━━━ Estratto del testo
“Il sogno della macchina da cucire” di Bianca Pitzorno: un libro che scalda il cuore

Il sogno della macchina da cucire” di Bianca Pitzorno (Bompiani) ha un unico, enorme difetto: è troppo corto. Questa volta sono stata brava, me lo sono gustato in tutta la sua bellezza in due giorni, ma una volta terminato il primo pensiero è stato: “Ne avrei letto volentieri almeno altre 100 pagine”.

TRAMA – C’è stato un tempo in cui non esistevano le boutique di prêt-à-porter e tantomeno le grandi catene di moda a basso prezzo, e ogni famiglia che ne avesse la possibilità faceva cucire abiti e biancheria da una sarta: a lei era spesso dedicata una stanza della casa, nella quale si prendevano misure, si imbastivano orli, si disegnavano modelli ma soprattutto – nel silenzio del cucito – si sussurravano segreti e speranze. A narrarci la storia di questo romanzo è proprio una sartina a giornata nata a fine Ottocento, una ragazza di umilissime origini che apprende da sola a leggere e ama le opere di Puccini ma più di tutto sogna di avere una macchina da cucire: prodigiosa invenzione capace di garantire l’autonomia economica a chi la possiede, lucente simbolo di progresso e libertà. Cucendo, la sartina ascolta le storie di chi la circonda e impara a conoscere donne molto diverse: la marchesina Ester, che va a cavallo e studia la meccanica e il greco antico; miss Lily Rose, giornalista americana che nel corsetto nasconde segreti; le sorelle Provera con i loro scandalosi tessuti parigini; donna Licinia Delsorbo, centenaria decisa a tutto per difendere la purezza del suo sangue; Assuntina, la bimba selvatica… Pur in questa società rigidamente divisa per classe e censo, anche per la sartina giungerà il momento di uscire dall’ombra e farsi strada nel mondo, con la sola forza dell’intelligenza e delle sue sapienti mani.

Chi mi conosce sa che è stata Bianca Pitzorno a farmi amare la lettura. Suoi sono i primi libri che ho letto: “Ascolta il mio cuore”, “Polisenna del porcello”, “Dame, mercanti e cavalieri”, “Parlare a vanvera”, “Diana, Cupido e il commendatore”, li ricordo con grande gioia.
━━━━━━
━━━ Record in ingresso
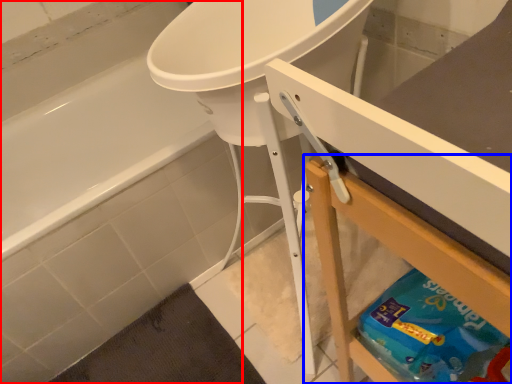
Question: Which object appears farthest to the camera in this image, bathtub (highlighted by a red box) or counter (highlighted by a blue box)?

Choices:
 (A) bathtub
 (B) counter

Answer: (A)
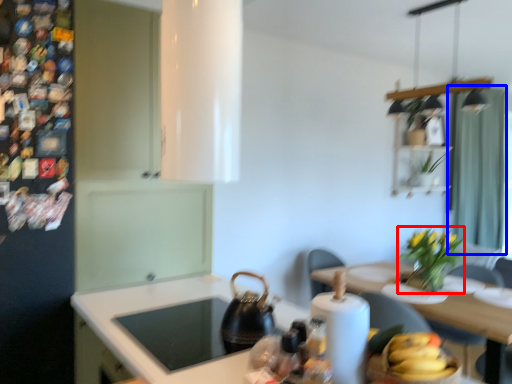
━━━━━━
Cosa fare ::
1. Riproduci il passo della recensione del romanzo, da "Chi mi conosce" giù fino a "con grande gioia.".
2. Riscrivi tutti i record sostituendo "bathtub" con "shower" e lasciando invariato il resto, senza includere le immagini.
La recensione e i record sono materiali distinti, da tenere separati.

Le soluzioni ::
1.
Chi mi conosce sa che è stata Bianca Pitzorno a farmi amare la lettura. Suoi sono i primi libri che ho letto: “Ascolta il mio cuore”, “Polisenna del porcello”, “Dame, mercanti e cavalieri”, “Parlare a vanvera”, “Diana, Cupido e il commendatore”, li ricordo con grande gioia.

2.
Question: Which object appears farthest to the camera in this image, shower (highlighted by a red box) or counter (highlighted by a blue box)?

Choices:
 (A) shower
 (B) counter

Answer: (A)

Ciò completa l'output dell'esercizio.